BEGIN Dataset extract

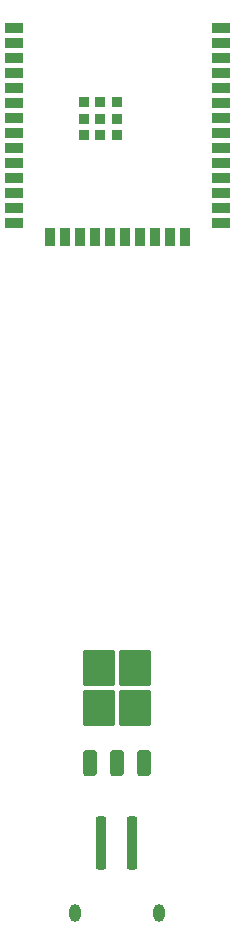
<source format=gbr>
%TF.GenerationSoftware,KiCad,Pcbnew,7.0.7*%
%TF.CreationDate,2024-10-11T15:58:01+09:00*%
%TF.ProjectId,ESP32-hub75,45535033-322d-4687-9562-37352e6b6963,rev?*%
%TF.SameCoordinates,Original*%
%TF.FileFunction,Paste,Top*%
%TF.FilePolarity,Positive*%
%FSLAX46Y46*%
G04 Gerber Fmt 4.6, Leading zero omitted, Abs format (unit mm)*
G04 Created by KiCad (PCBNEW 7.0.7) date 2024-10-11 15:58:01*
%MOMM*%
%LPD*%
G01*
G04 APERTURE LIST*
G04 Aperture macros list*
%AMRoundRect*
0 Rectangle with rounded corners*
0 $1 Rounding radius*
0 $2 $3 $4 $5 $6 $7 $8 $9 X,Y pos of 4 corners*
0 Add a 4 corners polygon primitive as box body*
4,1,4,$2,$3,$4,$5,$6,$7,$8,$9,$2,$3,0*
0 Add four circle primitives for the rounded corners*
1,1,$1+$1,$2,$3*
1,1,$1+$1,$4,$5*
1,1,$1+$1,$6,$7*
1,1,$1+$1,$8,$9*
0 Add four rect primitives between the rounded corners*
20,1,$1+$1,$2,$3,$4,$5,0*
20,1,$1+$1,$4,$5,$6,$7,0*
20,1,$1+$1,$6,$7,$8,$9,0*
20,1,$1+$1,$8,$9,$2,$3,0*%
G04 Aperture macros list end*
%ADD10R,0.900000X0.900000*%
%ADD11R,1.500000X0.900000*%
%ADD12R,0.900000X1.500000*%
%ADD13RoundRect,0.225000X-0.225000X-2.025000X0.225000X-2.025000X0.225000X2.025000X-0.225000X2.025000X0*%
%ADD14O,1.000000X1.500000*%
%ADD15RoundRect,0.250000X0.350000X-0.850000X0.350000X0.850000X-0.350000X0.850000X-0.350000X-0.850000X0*%
%ADD16RoundRect,0.250000X1.125000X-1.275000X1.125000X1.275000X-1.125000X1.275000X-1.125000X-1.275000X0*%
G04 APERTURE END LIST*
D10*
%TO.C,U3*%
X63500000Y-43410000D03*
X63500000Y-42010000D03*
X63500000Y-40610000D03*
X62100000Y-43410000D03*
X62100000Y-43410000D03*
X62100000Y-42010000D03*
X62100000Y-40610000D03*
X60700000Y-43410000D03*
X60700000Y-43410000D03*
X60700000Y-42010000D03*
X60700000Y-40610000D03*
X60700000Y-40610000D03*
D11*
X72350000Y-34290000D03*
X72350000Y-35560000D03*
X72350000Y-36830000D03*
X72350000Y-38100000D03*
X72350000Y-39370000D03*
X72350000Y-40640000D03*
X72350000Y-41910000D03*
X72350000Y-43180000D03*
X72350000Y-44450000D03*
X72350000Y-45720000D03*
X72350000Y-46990000D03*
X72350000Y-48260000D03*
X72350000Y-49530000D03*
X72350000Y-50800000D03*
D12*
X69310000Y-52050000D03*
X68040000Y-52050000D03*
X66770000Y-52050000D03*
X65500000Y-52050000D03*
X64230000Y-52050000D03*
X62960000Y-52050000D03*
X61690000Y-52050000D03*
X60420000Y-52050000D03*
X59150000Y-52050000D03*
X57880000Y-52050000D03*
D11*
X54850000Y-50800000D03*
X54850000Y-49530000D03*
X54850000Y-48260000D03*
X54850000Y-46990000D03*
X54850000Y-45720000D03*
X54850000Y-44450000D03*
X54850000Y-43180000D03*
X54850000Y-41910000D03*
X54850000Y-40640000D03*
X54850000Y-39370000D03*
X54850000Y-38100000D03*
X54850000Y-36830000D03*
X54850000Y-35560000D03*
X54850000Y-34290000D03*
%TD*%
D13*
%TO.C,J1*%
X62200000Y-103320000D03*
X64800000Y-103320000D03*
D14*
X59950000Y-109220000D03*
X67050000Y-109220000D03*
%TD*%
D15*
%TO.C,U2*%
X61220000Y-96520000D03*
X63500000Y-96520000D03*
D16*
X61975000Y-91895000D03*
X65025000Y-91895000D03*
X61975000Y-88545000D03*
X65025000Y-88545000D03*
D15*
X65780000Y-96520000D03*
%TD*%
M02*

</source>
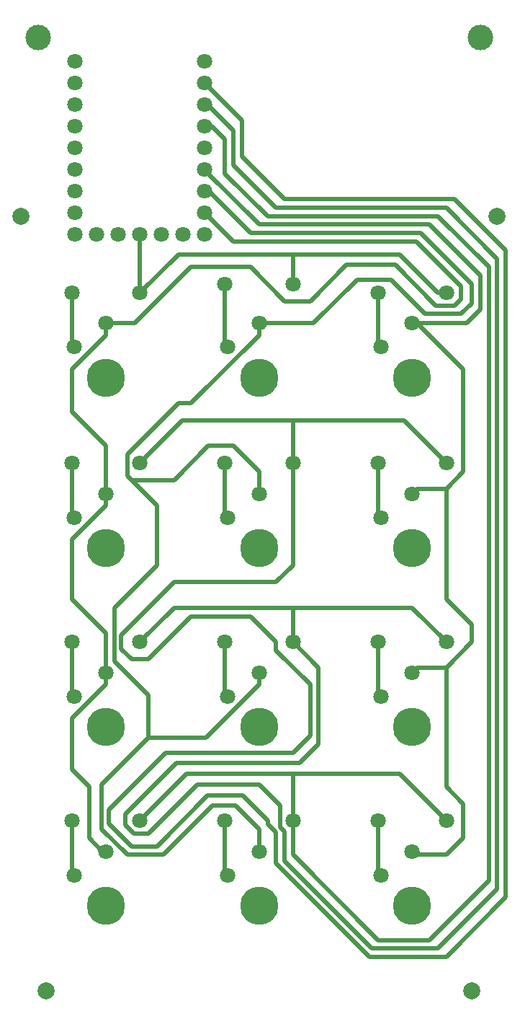
<source format=gbl>
G04 Layer: BottomLayer*
G04 EasyEDA v6.5.51, 2025-09-03 10:09:53*
G04 82822ffc499f437880ef7a522e439a80,3c8b1c4139ec4bbbaae9228842dbec63,10*
G04 Gerber Generator version 0.2*
G04 Scale: 100 percent, Rotated: No, Reflected: No *
G04 Dimensions in millimeters *
G04 leading zeros omitted , absolute positions ,4 integer and 5 decimal *
%FSLAX45Y45*%
%MOMM*%

%ADD10C,0.5000*%
%ADD11C,1.8000*%
%ADD12C,4.5000*%
%ADD13C,3.0000*%
%ADD14C,2.0000*%
%ADD15C,0.0106*%

%LPD*%
D10*
X2361945Y-938021D02*
G01*
X2800095Y-1376171D01*
X2800095Y-1800097D01*
X3299968Y-2299970D01*
X5299963Y-2299970D01*
X5899911Y-2899918D01*
X5899911Y-10500105D01*
X5199888Y-11199876D01*
X4299711Y-11199876D01*
X3199891Y-10100055D01*
X3199891Y-9738360D01*
X3100070Y-9638284D01*
X3100070Y-9599929D01*
X2805175Y-9305289D01*
X2394711Y-9305289D01*
X1800097Y-9899904D01*
X1499870Y-9899904D01*
X1230376Y-9630410D01*
X1230376Y-9469628D01*
X1899920Y-8800084D01*
X3399790Y-8800084D01*
X3599941Y-8599931D01*
X3599941Y-7999984D01*
X3199891Y-7599934D01*
X3199891Y-7499858D01*
X2899918Y-7199884D01*
X2200147Y-7199884D01*
X1700021Y-7700010D01*
X1499870Y-7700010D01*
X1380236Y-7580121D01*
X1380236Y-7419847D01*
X1999995Y-6800087D01*
X3199891Y-6800087D01*
X3400043Y-6599936D01*
X3400043Y-5400039D01*
X2361945Y-1192021D02*
G01*
X2391918Y-1192021D01*
X2700020Y-1500123D01*
X2700020Y-1899920D01*
X3200145Y-2400045D01*
X5199888Y-2400045D01*
X5800090Y-2999994D01*
X5800090Y-10400029D01*
X5100065Y-11100054D01*
X4325111Y-11100054D01*
X3299968Y-10074910D01*
X3299968Y-9724897D01*
X3249929Y-9674860D01*
X3249929Y-9424924D01*
X2999993Y-9174987D01*
X2275077Y-9174987D01*
X1700021Y-9750044D01*
X1525015Y-9750044D01*
X1424939Y-9649968D01*
X1424939Y-9525000D01*
X2024888Y-8925052D01*
X3474974Y-8925052D01*
X3700018Y-8700008D01*
X3700018Y-7799831D01*
X3400043Y-7499858D01*
X2361945Y-1446021D02*
G01*
X2446020Y-1446021D01*
X2599943Y-1599945D01*
X2599943Y-1999995D01*
X3100070Y-2500121D01*
X5100065Y-2500121D01*
X5700013Y-3100070D01*
X5700013Y-10299954D01*
X4999990Y-10999978D01*
X4400041Y-10999978D01*
X3400043Y-9999979D01*
X3400043Y-9599929D01*
X2361945Y-1954021D02*
G01*
X2361945Y-1961895D01*
X2999993Y-2599944D01*
X4999990Y-2599944D01*
X5599938Y-3199892D01*
X5599938Y-3599942D01*
X5439918Y-3759962D01*
X4800091Y-3759962D01*
X2361945Y-2208021D02*
G01*
X2407920Y-2208021D01*
X2899918Y-2700020D01*
X4899913Y-2700020D01*
X5500115Y-3299968D01*
X5500115Y-3525012D01*
X5374893Y-3649979D01*
X4949952Y-3649979D01*
X4549902Y-3249929D01*
X4150106Y-3249929D01*
X3640074Y-3759962D01*
X2999993Y-3759962D01*
X2361945Y-2462021D02*
G01*
X2700020Y-2800095D01*
X4849875Y-2800095D01*
X5374893Y-3325113D01*
X5374893Y-3474973D01*
X5299963Y-3549904D01*
X5074920Y-3549904D01*
X4599940Y-3074923D01*
X4024884Y-3074923D01*
X3599941Y-3499865D01*
X3299968Y-3499865D01*
X2899918Y-3100070D01*
X2199893Y-3100070D01*
X1540002Y-3759962D01*
X1199895Y-3759962D01*
X3399993Y-9599980D02*
G01*
X3399993Y-9050020D01*
X1599945Y-9599929D02*
G01*
X2149856Y-9050020D01*
X4649977Y-9050020D01*
X5199888Y-9599929D01*
X1499870Y-5599937D02*
G01*
X1800097Y-5899912D01*
X1800097Y-6599936D01*
X1299971Y-7100062D01*
X1299971Y-7724902D01*
X1700021Y-8124952D01*
X1700021Y-8625078D01*
X2999993Y-9960102D02*
G01*
X2999993Y-9700005D01*
X2724911Y-9424924D01*
X2450084Y-9424924D01*
X1875028Y-9999979D01*
X1450086Y-9999979D01*
X1150112Y-9700005D01*
X1150112Y-9174987D01*
X1700021Y-8625078D01*
X2374900Y-8625078D01*
X2999993Y-7999984D01*
X2999993Y-7860029D01*
X1449997Y-5299989D02*
G01*
X1450086Y-5299963D01*
X1450086Y-5550154D01*
X1499870Y-5599937D01*
X1999995Y-5599937D01*
X2400045Y-5199887D01*
X2700020Y-5199887D01*
X2999993Y-5499862D01*
X2999993Y-5759957D01*
X2999993Y-3759962D02*
G01*
X2999993Y-3900170D01*
X2199893Y-4700015D01*
X2050034Y-4700015D01*
X1450086Y-5299963D01*
X1450086Y-5299963D01*
X1199895Y-7860029D02*
G01*
X1199895Y-7999984D01*
X800100Y-8400034D01*
X800100Y-9000236D01*
X999997Y-9200134D01*
X999997Y-9800081D01*
X1160018Y-9960102D01*
X1199895Y-9960102D01*
X1199895Y-3759962D02*
G01*
X1199895Y-3899915D01*
X800100Y-4299965D01*
X800100Y-4800092D01*
X1199895Y-5199887D01*
X1199895Y-5759957D01*
X1199895Y-5759957D02*
G01*
X1199895Y-5900165D01*
X800100Y-6299962D01*
X800100Y-7000239D01*
X1199895Y-7400036D01*
X1199895Y-7860029D01*
X799998Y-3399993D02*
G01*
X799998Y-4009999D01*
X829995Y-4039996D01*
X2599994Y-3299993D02*
G01*
X2599994Y-4010126D01*
X2629890Y-4040022D01*
X4399991Y-3399993D02*
G01*
X4399991Y-4009999D01*
X4429988Y-4039996D01*
X799998Y-7499985D02*
G01*
X799998Y-8110118D01*
X829792Y-8139912D01*
X799998Y-5399989D02*
G01*
X799998Y-6010300D01*
X829792Y-6040094D01*
X2599994Y-5399989D02*
G01*
X2599994Y-6010198D01*
X2629890Y-6040094D01*
X4399991Y-5399989D02*
G01*
X4399991Y-6010097D01*
X4429988Y-6040094D01*
X2599994Y-7499985D02*
G01*
X2599994Y-8110016D01*
X2629890Y-8139912D01*
X4399991Y-7499985D02*
G01*
X4399991Y-8109915D01*
X4429988Y-8139912D01*
X799998Y-9599980D02*
G01*
X799998Y-10210190D01*
X829792Y-10239984D01*
X2599994Y-9599980D02*
G01*
X2599994Y-10210088D01*
X2629890Y-10239984D01*
X4399991Y-9599980D02*
G01*
X4399991Y-10209987D01*
X4429988Y-10239984D01*
X1599945Y-5400039D02*
G01*
X2100072Y-4899913D01*
X4700015Y-4899913D01*
X5199888Y-5400039D01*
X3399993Y-5399989D02*
G01*
X3399993Y-4899913D01*
X1599945Y-7499858D02*
G01*
X1999995Y-7100062D01*
X4800091Y-7100062D01*
X5199888Y-7499858D01*
X3399993Y-7499985D02*
G01*
X3399995Y-7099988D01*
X5199989Y-5699988D02*
G01*
X5199989Y-6999986D01*
X5499988Y-7299985D01*
X5499988Y-7499985D01*
X5199989Y-7799984D01*
X4859909Y-7799984D01*
X4799990Y-7859903D01*
X5199989Y-7799984D02*
G01*
X5199989Y-9199981D01*
X5399989Y-9399981D01*
X5399989Y-9799980D01*
X5199989Y-9999979D01*
X4839995Y-9999979D01*
X4799990Y-9959975D01*
X4800091Y-3759962D02*
G01*
X4860036Y-3759962D01*
X5400040Y-4299965D01*
X5400040Y-5499862D01*
X5199888Y-5700013D01*
X4860036Y-5700013D01*
X4800091Y-5759957D01*
X1599996Y-2716021D02*
G01*
X1599996Y-3399993D01*
X5199888Y-3400044D02*
G01*
X5100065Y-3400044D01*
X4649977Y-2949955D01*
X3400043Y-2949955D01*
X3400043Y-3299968D01*
X3400043Y-3299968D02*
G01*
X3400043Y-2949955D01*
X2050034Y-2949955D01*
X1599945Y-3400044D01*
D11*
G01*
X1599996Y-9599980D03*
G01*
X799998Y-9599980D03*
G01*
X3399993Y-9599980D03*
G01*
X2599994Y-9599980D03*
G01*
X5199989Y-9599980D03*
G01*
X4399991Y-9599980D03*
G01*
X1599996Y-7499985D03*
G01*
X799998Y-7499985D03*
G01*
X3399993Y-7499985D03*
G01*
X2599994Y-7499985D03*
G01*
X5199989Y-7499985D03*
G01*
X4399991Y-7499985D03*
G01*
X1599996Y-5399989D03*
G01*
X799998Y-5399989D03*
G01*
X3399993Y-5399989D03*
G01*
X2599994Y-5399989D03*
G01*
X5199989Y-5399989D03*
G01*
X4399991Y-5399989D03*
G01*
X1599996Y-3399993D03*
G01*
X799998Y-3399993D03*
G01*
X3399993Y-3299993D03*
G01*
X2599994Y-3299993D03*
G01*
X5199989Y-3399993D03*
G01*
X4399991Y-3399993D03*
G01*
X837996Y-684021D03*
G01*
X837996Y-938021D03*
G01*
X837996Y-1192021D03*
G01*
X837996Y-1446021D03*
G01*
X837996Y-1700021D03*
G01*
X837996Y-1954021D03*
G01*
X837996Y-2208021D03*
G01*
X837996Y-2462021D03*
G01*
X837996Y-2716021D03*
G01*
X1091996Y-2716021D03*
G01*
X2361996Y-938021D03*
G01*
X2107996Y-2716021D03*
G01*
X2361996Y-2716021D03*
G01*
X2361996Y-2462021D03*
G01*
X2361996Y-2208021D03*
G01*
X2361996Y-1954021D03*
G01*
X2361996Y-1700021D03*
G01*
X2361996Y-1446021D03*
G01*
X2361996Y-1192021D03*
G01*
X2361996Y-684021D03*
G01*
X1345996Y-2716021D03*
G01*
X1853996Y-2716021D03*
G01*
X1599996Y-2716021D03*
G01*
X1199997Y-3759987D03*
G01*
X829995Y-4039996D03*
D12*
G01*
X1199997Y-4399991D03*
D11*
G01*
X4799990Y-3759987D03*
G01*
X4429988Y-4039996D03*
D12*
G01*
X4799990Y-4399991D03*
D11*
G01*
X2999892Y-3760012D03*
G01*
X2629890Y-4040022D03*
D12*
G01*
X2999892Y-4400016D03*
D11*
G01*
X1199794Y-9959975D03*
G01*
X829792Y-10239984D03*
D12*
G01*
X1199794Y-10599978D03*
D11*
G01*
X2999892Y-9959975D03*
G01*
X2629890Y-10239984D03*
D12*
G01*
X2999892Y-10599978D03*
D11*
G01*
X4799990Y-9959975D03*
G01*
X4429988Y-10239984D03*
D12*
G01*
X4799990Y-10599978D03*
D11*
G01*
X1199794Y-7859903D03*
G01*
X829792Y-8139912D03*
D12*
G01*
X1199794Y-8499906D03*
D11*
G01*
X2999892Y-7859903D03*
G01*
X2629890Y-8139912D03*
D12*
G01*
X2999892Y-8499906D03*
D11*
G01*
X4799990Y-7859903D03*
G01*
X4429988Y-8139912D03*
D12*
G01*
X4799990Y-8499906D03*
D11*
G01*
X1199794Y-5760085D03*
G01*
X829792Y-6040094D03*
D12*
G01*
X1199794Y-6400088D03*
D11*
G01*
X2999892Y-5760085D03*
G01*
X2629890Y-6040094D03*
D12*
G01*
X2999892Y-6400088D03*
D11*
G01*
X4799990Y-5760085D03*
G01*
X4429988Y-6040094D03*
D12*
G01*
X4799990Y-6400088D03*
D13*
G01*
X399999Y-399999D03*
G01*
X5599988Y-399999D03*
D14*
G01*
X5499887Y-11600002D03*
G01*
X499897Y-11600002D03*
G01*
X5799988Y-2499995D03*
G01*
X199999Y-2499995D03*
M02*

</source>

END Dataset extract

What the exercise asks - From the line holding "X799998Y-3399993D02*" to the line holding "X1999995Y-7100062D01*", inclusive, restate each line above exactly as written.

Answer for this exercise -
X799998Y-3399993D02*
G01*
X799998Y-4009999D01*
X829995Y-4039996D01*
X2599994Y-3299993D02*
G01*
X2599994Y-4010126D01*
X2629890Y-4040022D01*
X4399991Y-3399993D02*
G01*
X4399991Y-4009999D01*
X4429988Y-4039996D01*
X799998Y-7499985D02*
G01*
X799998Y-8110118D01*
X829792Y-8139912D01*
X799998Y-5399989D02*
G01*
X799998Y-6010300D01*
X829792Y-6040094D01*
X2599994Y-5399989D02*
G01*
X2599994Y-6010198D01*
X2629890Y-6040094D01*
X4399991Y-5399989D02*
G01*
X4399991Y-6010097D01*
X4429988Y-6040094D01*
X2599994Y-7499985D02*
G01*
X2599994Y-8110016D01*
X2629890Y-8139912D01*
X4399991Y-7499985D02*
G01*
X4399991Y-8109915D01*
X4429988Y-8139912D01*
X799998Y-9599980D02*
G01*
X799998Y-10210190D01*
X829792Y-10239984D01*
X2599994Y-9599980D02*
G01*
X2599994Y-10210088D01*
X2629890Y-10239984D01*
X4399991Y-9599980D02*
G01*
X4399991Y-10209987D01*
X4429988Y-10239984D01*
X1599945Y-5400039D02*
G01*
X2100072Y-4899913D01*
X4700015Y-4899913D01*
X5199888Y-5400039D01*
X3399993Y-5399989D02*
G01*
X3399993Y-4899913D01*
X1599945Y-7499858D02*
G01*
X1999995Y-7100062D01*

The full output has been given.